People could get equal joy from both praising Marmite and hating on it. Everyone’s tried the product, and everyone has an opinion. The recognition factor was pretty much 100%, and the social value was high. In contrast, no-one wants to chat about cleansing their anus (let alone anyone else doing the same thing) in any sort of social space (let alone with strangers via a Twitter hashtag). I mean, if I’d described my own technique, even in the context of this post, what would you think?

Lowering the tone

As Sell! Sell! have noted in their blog, Andrex is a very strong brand with a proud heritage and an excellent product. Like Apple, it really doesn’t need to go grubbing around for social-media action. And it should emulate Apple by not bothering, and selling the product instead.

What I also find sad is the implied lack of belief in the product and the brand. By neglecting actual benefits, and by debasing the tone of voice so dramatically, the campaign comes across and defensive and unsure – in spite of the bravura execution. This is one attempt at engagement that ends up looking pretty vacant.

Comments (14)

  1. Great article, as ever, Tom. But I wonder if Andrex have had to move along from their charming ‘interruptive’ promos because their particular FMCG, whether scrunched, folded or wrapped around a puppy, is no longer soft, or strong, or very, very long. Evrything Has Indeed Changed.

  2. Reminds me of the ad for Carefree (I think) panty liners they had running in Australia and New Zealand, where a naked woman does a piece to camera about “vaginal discharge”.

    Reaction: predictable. Discussion about whether it was okay to directly name that body part in prime time TV, parents wringing their hands about what to tell their little dears when they asked for clarification, men going, ‘ewwww, gross’, and so forth.

    Personally, I didn’t feel it was a necessary discussion, and didn’t really think this was the vehicle for it anyway. Women have their preferred brands of these things and don’t normally switch if they can help it, however visible the advertising campaign.

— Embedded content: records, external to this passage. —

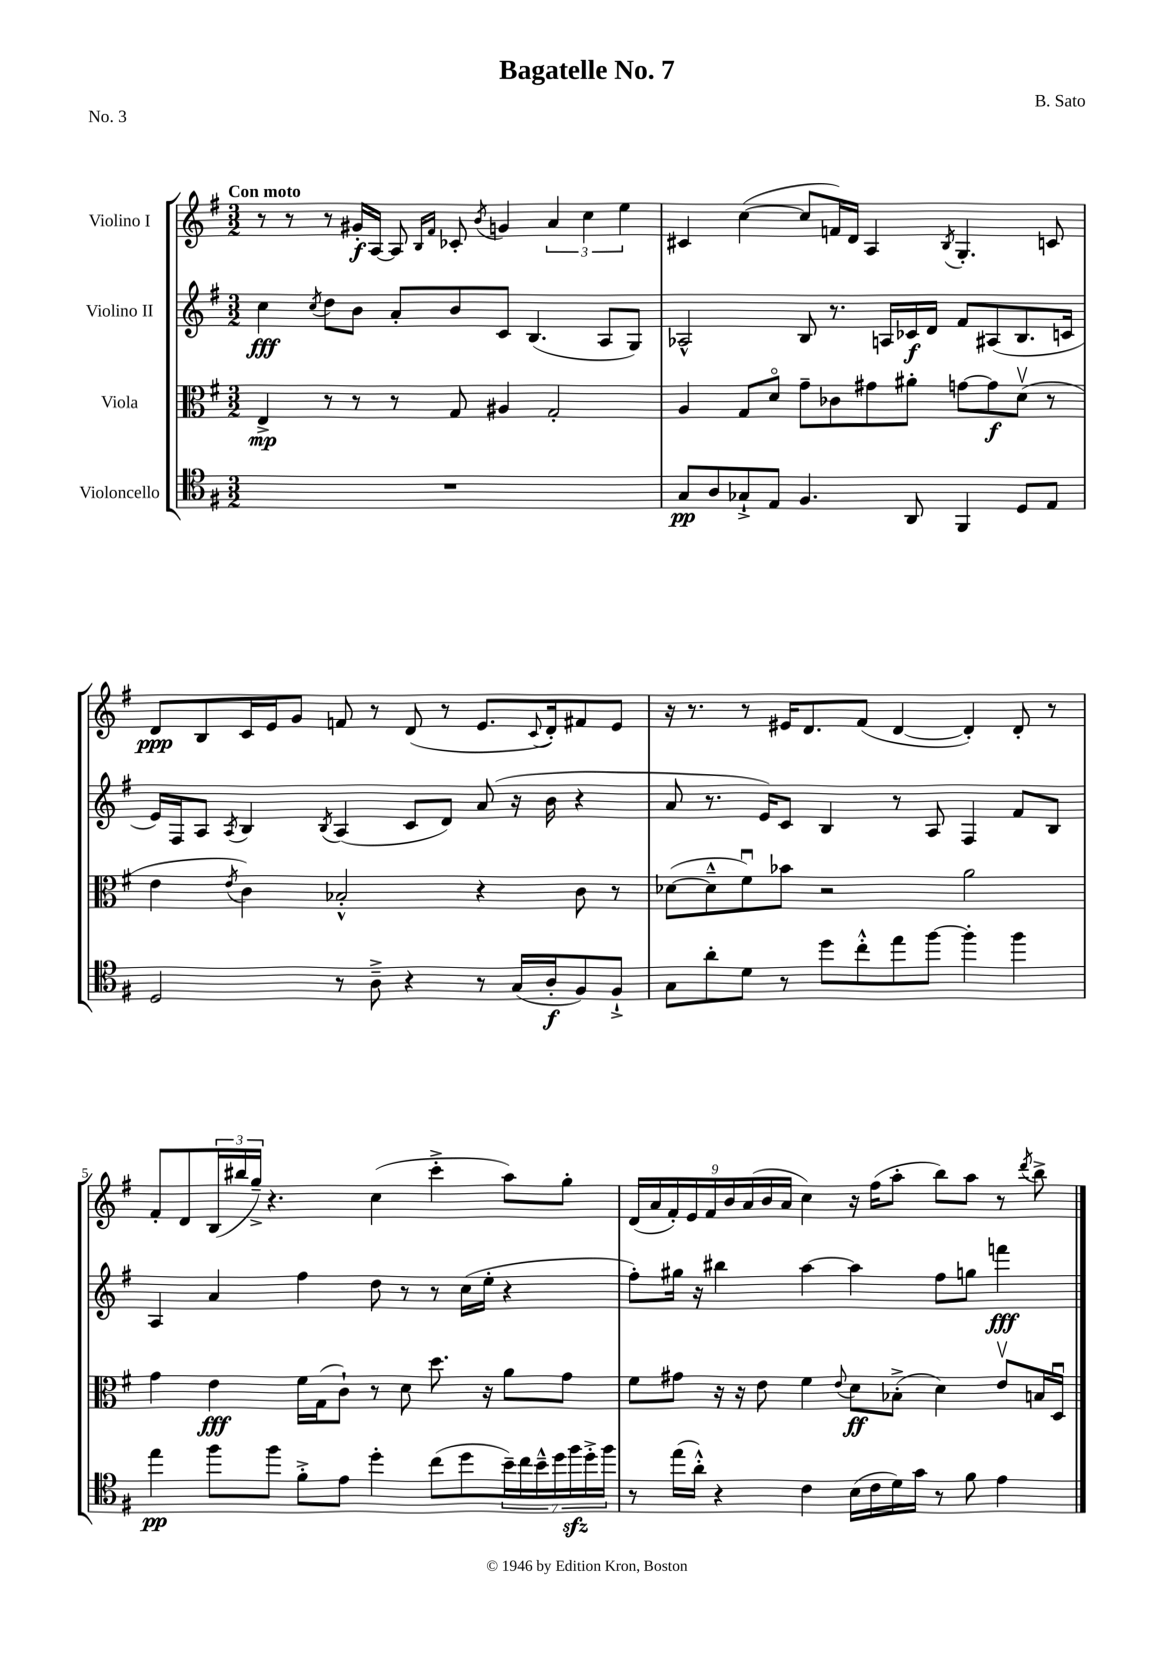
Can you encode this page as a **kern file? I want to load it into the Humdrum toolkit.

**kern	**dynam	**kern	**dynam	**kern	**dynam	**kern	**dynam
*part4	*part4	*part3	*part3	*part2	*part2	*part1	*part1
*staff4	*staff4	*staff3	*staff3	*staff2	*staff2	*staff1	*staff1
*I"Violoncello	*	*I"Viola	*	*I"Violino II	*	*I"Violino I	*
*clefC4	*	*clefC3	*	*clefG2	*	*clefG2	*
*k[f#]	*	*k[f#]	*	*k[f#]	*	*k[f#]	*
*M3/2	*	*M3/2	*	*M3/2	*	*M3/2	*
=1	=1	=1	=1	=1	=1	=1	=1
!	!	!	!	!	!	!LO:TX:a:B:t=Con moto	!
1.r	.	4E^/	mp	4cc\	fff	8r	.
.	.	.	.	.	.	8r	.
.	.	.	.	8qcc/	.	.	.
.	.	8r	.	8dd\L	.	8r	.
.	.	8r	.	8b\J	.	16g#X'/LL	f
.	.	.	.	.	.	[16A/JJ	.
.	.	8r	.	8a'/L	.	8A/]	.
.	.	.	.	.	.	16qqB/LL	.
.	.	.	.	.	.	16qqf#/JJ	.
.	.	8G/	.	8b/	.	8c-X'/	.
.	.	.	.	.	.	8qb/	.
.	.	4A#X/	.	8c/J	.	4gn/	.
.	.	.	.	(4.B/	.	.	.
.	.	2G'/	.	.	.	6a/	.
.	.	.	.	.	.	6cc\	.
.	.	.	.	8A/L	.	.	.
.	.	.	.	.	.	6ee\	.
.	.	.	.	8G/J)	.	.	.
=2	=2	=2	=2	=2	=2	=2	=2
8G/L	pp	4A/	.	2A-X^^/	.	4c#X/	.
8A/	.	.	.	.	.	.	.
8G-X`^/	.	8G/L	.	.	.	([4cc\	.
8E/J	.	8d/J	.	.	.	.	.
4.F#/	.	8g~\L	.	8B/	.	8cc/L]	.
.	.	8c-X\	.	8.r	.	16fn/L)	.
.	.	.	.	.	.	16d/JJ	.
.	.	8g#X\	.	.	.	4A/	.
.	.	.	.	16An/LL	.	.	.
8AA/	.	8a#X'\J	.	16c-X/	f	.	.
.	.	.	.	16d/JJ	.	.	.
.	.	.	.	.	.	8qB/	.
4FF#/	.	[8gn\L	.	8f#/L	.	4.G'/	.
.	.	8g\]	f	(8A#X/	.	.	.
8D/L	.	(8dv\J	.	8.B/	.	.	.
8E/J	.	8r	.	.	.	8cn/	.
.	.	.	.	16cn/Jk	.	.	.
!!LO:LB:g=z
=3	=3	=3	=3	=3	=3	=3	=3
2D/	.	4e\	.	16e/LL)	.	8d/L	ppp
.	.	.	.	16F#/J	.	.	.
.	.	.	.	8A/J	.	8B/	.
.	.	8qe/	.	8qA/	.	.	.
.	.	4c\)	.	4B/	.	16c/L	.
.	.	.	.	.	.	16e/J	.
.	.	.	.	.	.	8g/J	.
.	.	.	.	8qB/	.	.	.
8r	.	2B-X'^^/	.	(4A/	.	8fn/	.
8A~^\	.	.	.	.	.	8r	.
4r	.	.	.	8c/L	.	(8d/	.
.	.	.	.	8d/J)	.	8r	.
8r	.	4r	.	(8a/	.	8.e/L	.
(16G/LL	.	.	.	16r	.	.	.
.	.	.	.	.	.	8qqc/	.
16A'/J	f	.	.	16b\	.	16d'/k)	.
8F#/)	.	8c\	.	4r	.	8f#X/	.
8F#`^/J	.	8r	.	.	.	8e/J	.
=4	=4	=4	=4	=4	=4	=4	=4
8G\L	.	([8d-X\L	.	8a/	.	16r	.
.	.	.	.	.	.	8.r	.
8a'\	.	8d-~^^\]	.	8.r	.	.	.
8d\J	.	8f#u\)	.	.	.	8r	.
.	.	.	.	16e/KL)	.	.	.
8r	.	8b-X\J	.	8c/J	.	16e#X/KL	.
.	.	.	.	.	.	8.d/	.
8dd\L	.	2r	.	4B/	.	.	.
8cc'^^\	.	.	.	.	.	(8f#/J	.
8ee\	.	.	.	8r	.	[4d/	.
[8ff#\J	.	.	.	8A/	.	.	.
4ff#'\]	.	2a\	.	4F#/	.	4d'/])	.
4ff#\	.	.	.	8f#/L	.	8d'/	.
.	.	.	.	8B/J	.	8r	.
!!LO:LB:g=z
=5	=5	=5	=5	=5	=5	=5	=5
4ee\	pp	4g\	.	4A/	.	8f#'/L	.
.	.	.	.	.	.	8d/	.
8ff#\L	.	4e\	fff	4a/	.	(24B/L	.
.	.	.	.	.	.	24bb#X/	.
.	.	.	.	.	.	24gg~^/JJ)	.
8ff#\J	.	.	.	.	.	4.r	.
8f#'^\L	.	16f#\LL	.	4ff#\	.	.	.
.	.	(16G\J	.	.	.	.	.
8e\J	.	8c`\J)	.	.	.	.	.
4dd'\	.	8r	.	8dd\	.	(4cc\	.
.	.	8d\	.	8r	.	.	.
(8cc\L	.	8.dd\	.	8r	.	4ccc'^\	.
8dd\	.	.	.	(16cc\LL	.	.	.
.	.	16r	.	16ee'\JJ	.	.	.
28b~\L)	.	8a\L	.	4r	.	8aa\L)	.
28cc\	.	.	.	.	.	.	.
28b~^^\	.	.	.	.	.	.	.
28dd\	.	.	.	.	.	.	.
.	.	8g\J	.	.	.	8gg'\J	.
28ff#zz\	.	.	.	.	.	.	.
28dd'^\	.	.	.	.	.	.	.
28ff#\JJ	.	.	.	.	.	.	.
=6	=6	=6	=6	=6	=6	=6	=6
8r	.	8f#\L	.	8ff#'\L)	.	(18d/LL	.
.	.	.	.	.	.	18a/	.
.	.	.	.	.	.	18f#'/)	.
(16ee\LL	.	8g#X\J	.	16gg#X\Jk	.	.	.
.	.	.	.	.	.	18e/	.
16a'^^\JJ)	.	.	.	16r	.	.	.
.	.	.	.	.	.	18f#/	.
4r	.	16r	.	4bb#X\	.	.	.
.	.	.	.	.	.	18b/	.
.	.	16r	.	.	.	.	.
.	.	.	.	.	.	(18a/	.
.	.	8e\	.	.	.	.	.
.	.	.	.	.	.	18b/	.
.	.	.	.	.	.	18a/JJ	.
4c\	.	4f#\	.	[4aa\	.	4cc\)	.
.	.	8qqe/	.	.	.	.	.
(16B\LL	.	8d\L	ff	4aa\]	.	16r	.
16c\	.	.	.	.	.	(16ff#\KL	.
16d\)	.	(8B-X'^\J	.	.	.	8aa'\J	.
16g\JJ	.	.	.	.	.	.	.
8r	.	4d\)	.	8ff#\L	.	8bb\L)	.
8f#\	.	.	.	8ggn\J	.	8aa\J	.
4e\	.	8ev/L	.	4fffn\	fff	8r	.
.	.	.	.	.	.	8qddd/	.
.	.	16Bn/L	.	.	.	8bb^\	.
.	.	16Du/JJ	.	.	.	.	.
==	==	==	==	==	==	==	==
*-	*-	*-	*-	*-	*-	*-	*-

And I found it a bit weird that this lady was going on about how ‘self cleaning’ was a normal bodily function, but at the same time implying that it was something so disgusting you needed to buy panty liners.

  3. Yes, I saw that and RTd it when somebody (you?) shared it on Twitter. I guess if it’s new to the audience, it’s new enough…

  4. Spot on – I was thinking just the same thing when I saw the TV advert. Big failure for the Andrex marketing department and/or the agency they engaged. Someone independent of the campaign designers really should have done a bit of market research. I bet the designers provided both the concept and some faked market research to justify it.

  5. This may sound like an overreaction – but I am now not buying Andrex. I just don’t want to buy anything that (IMO) now seems so downmarket.

    I can just hear the marketers now talking about the “conversation” and it being “edgy” etc. It makes me cringe.

  6. I see where the inspiration comes from but somehow I am not getting the same vibes probably because I don’t know the brand and given the Australian known sense of humour I find it more acceptable. Yet for Andrex it seems the activity is totally against their equity of fluffy and soft with that I find I agree totally

  7. It would be interesting to see what has happened to sales as a result of this campaign. I always buy Andrex and had missed the campaign but my daughter would not allow me to buy the Scrunch and Fold packs in the supermarket because she thought the campaign so tacky. Now I have seen the campaign I agree with her. Stick with the puppies on a roll Andrex.

  8. Thanks for another excellent article Tom. And spot on, a brand like Andrex should be building on its prestige not groveling for attention.

    I’d like to note that things went downhill for Andrex a long time ago when some genius thought it was a good idea to replace the Andrex puppy with a CGI dog. How did no one in the process of what must have been a rather expensive campaign step back and think that a computer generated puppy might not be cute in the same way that a real one is. It’s as though they didn’t even understand why their earlier ad campaigns worked.